Your assignment:
Copy out all lines of the records in which the word "size" appears.

The data:
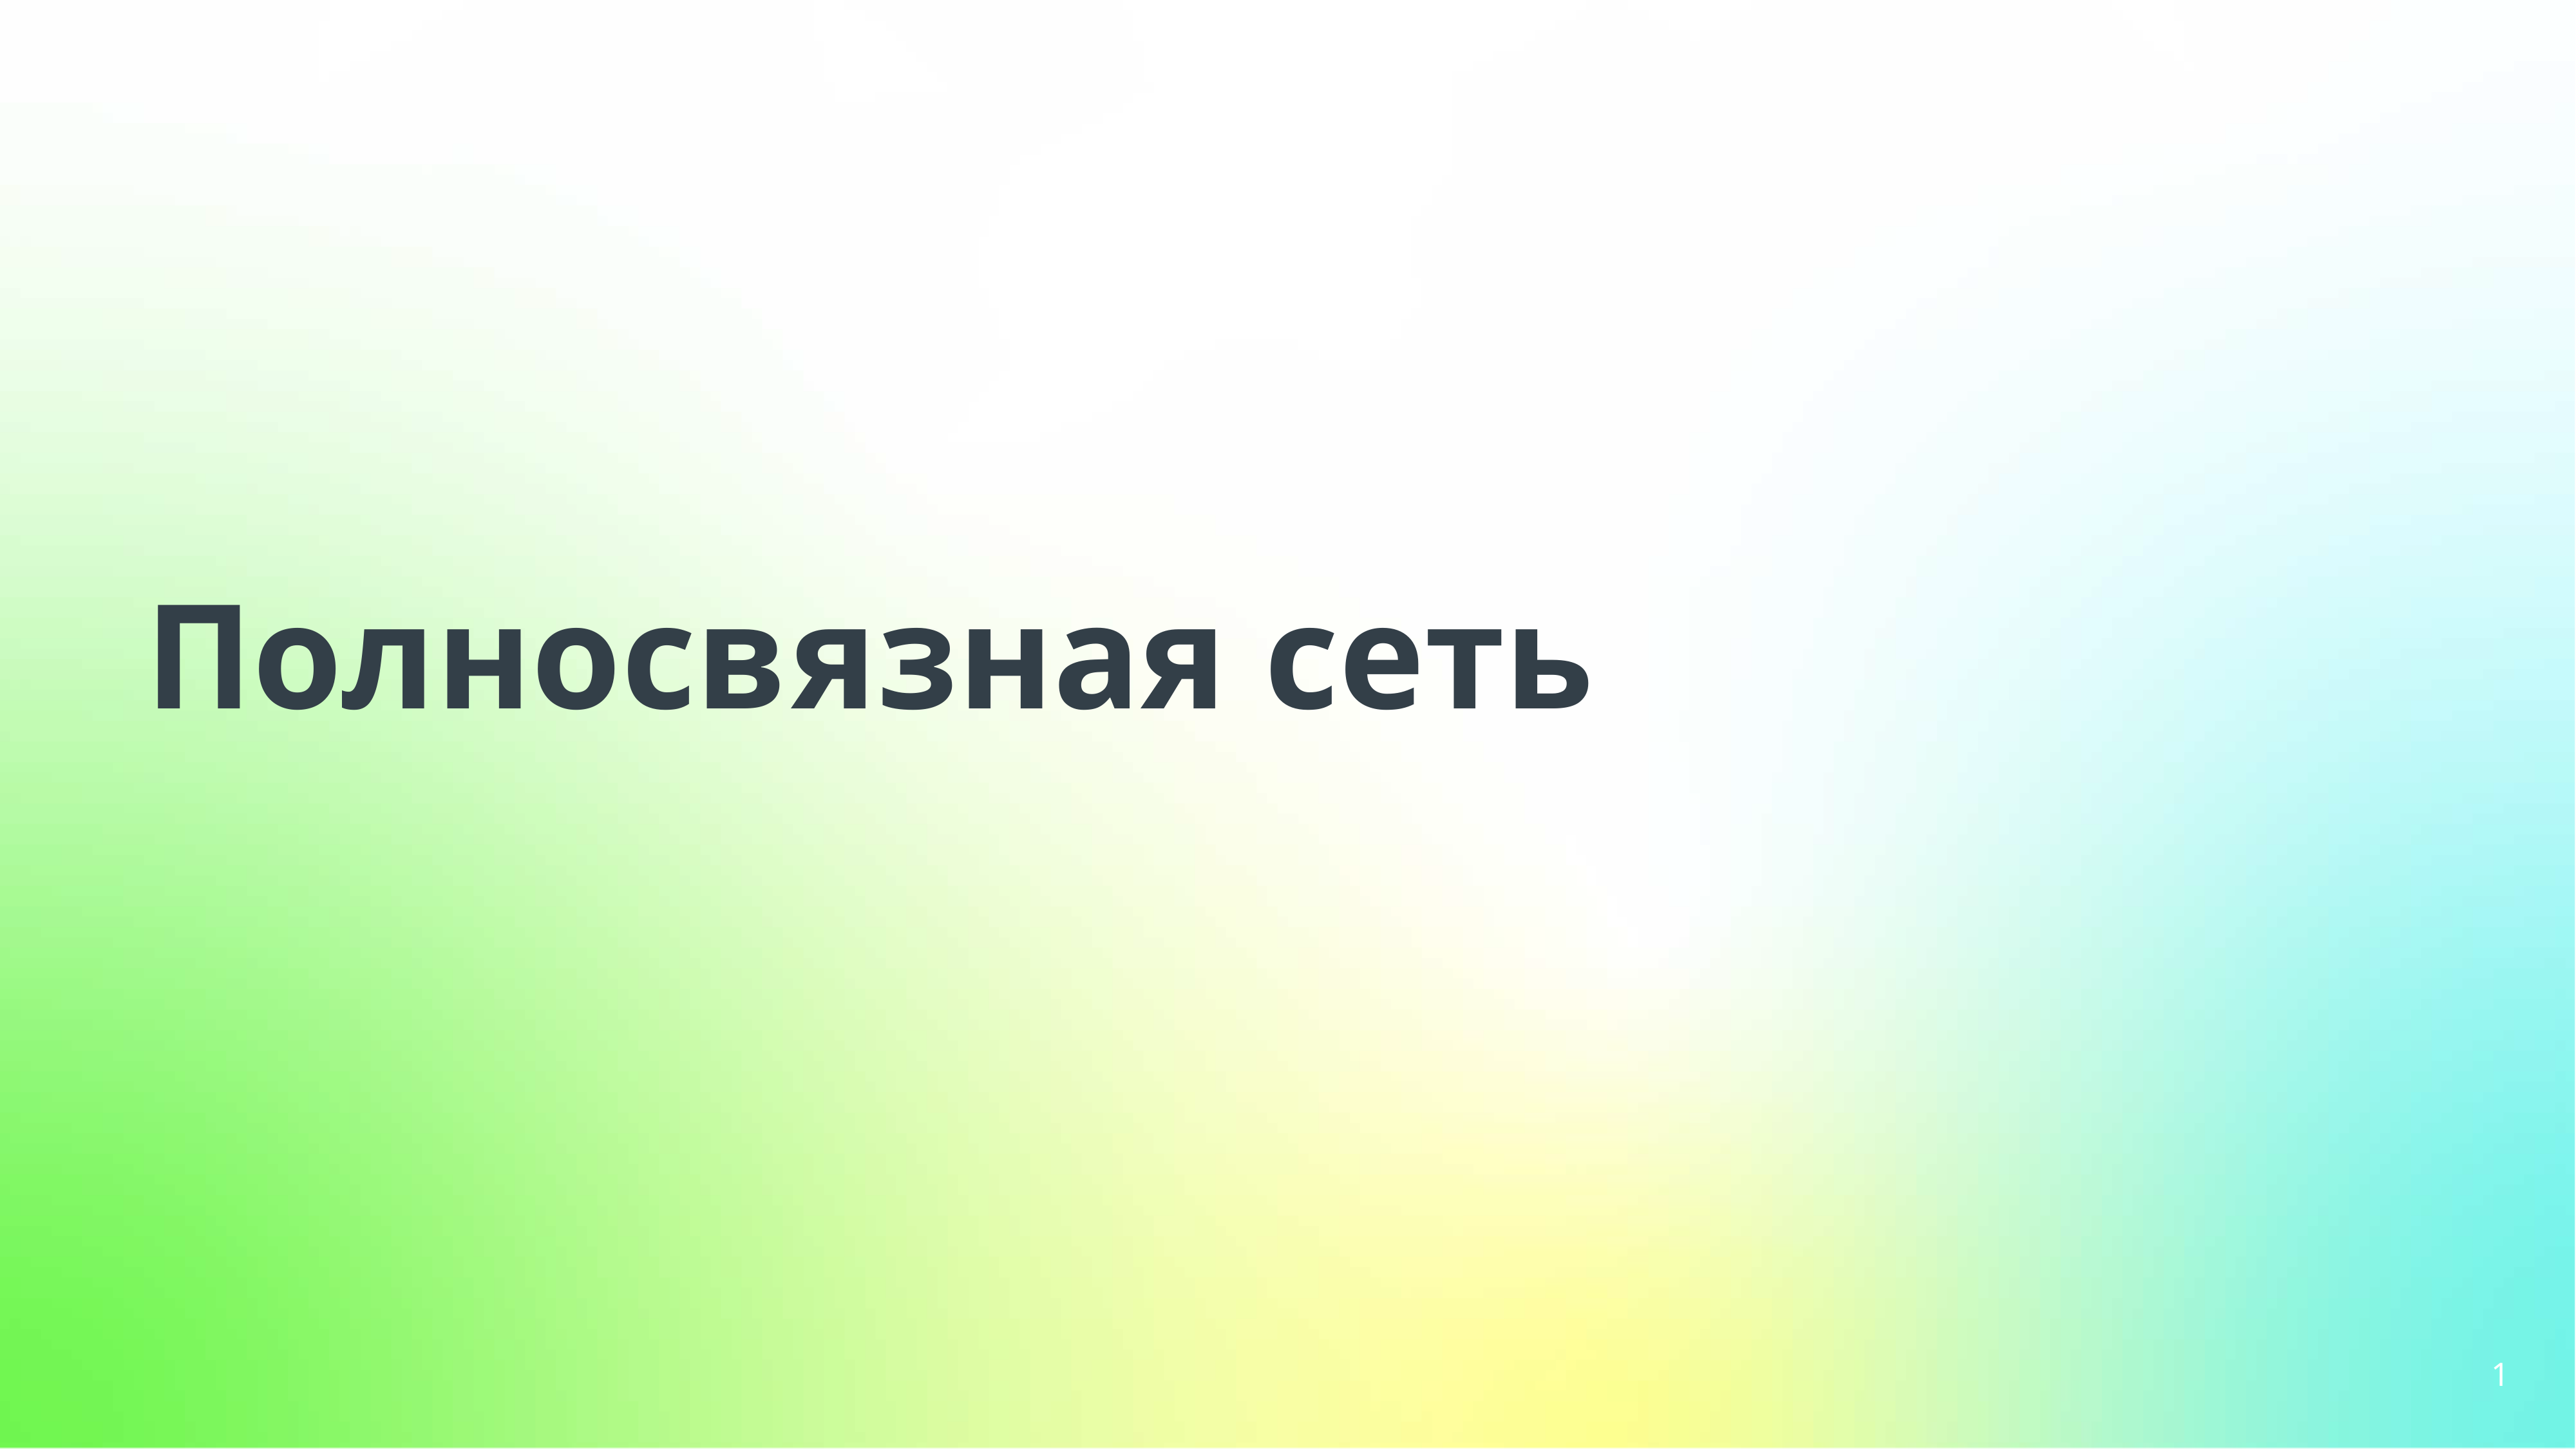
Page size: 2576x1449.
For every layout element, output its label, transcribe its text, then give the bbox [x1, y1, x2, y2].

...

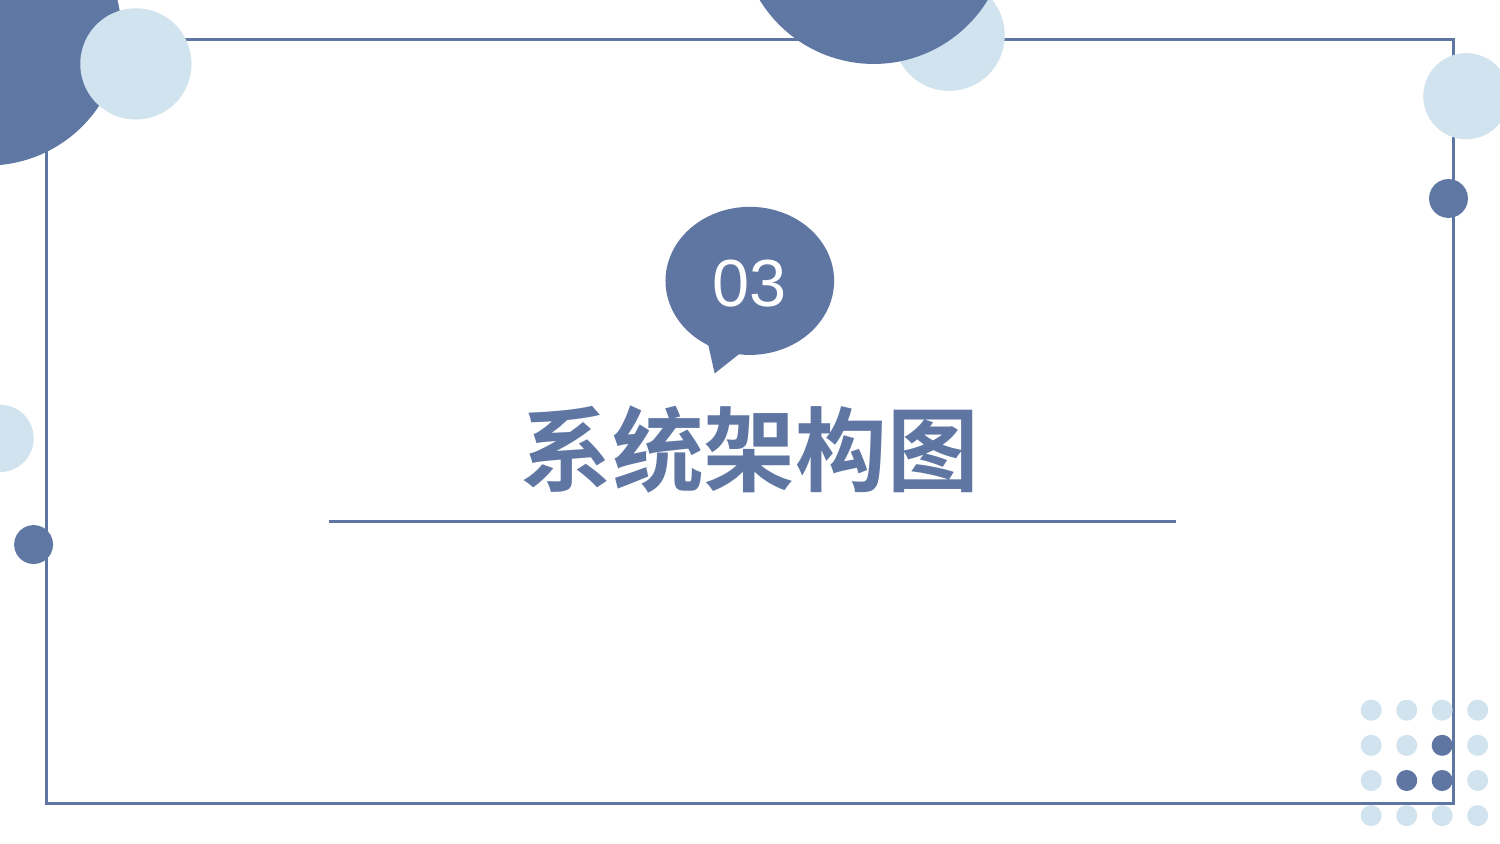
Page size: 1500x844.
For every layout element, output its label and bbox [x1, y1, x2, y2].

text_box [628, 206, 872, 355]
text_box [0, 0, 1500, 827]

Response area:
Page size: 2576x1449.
Page size: 1500x844.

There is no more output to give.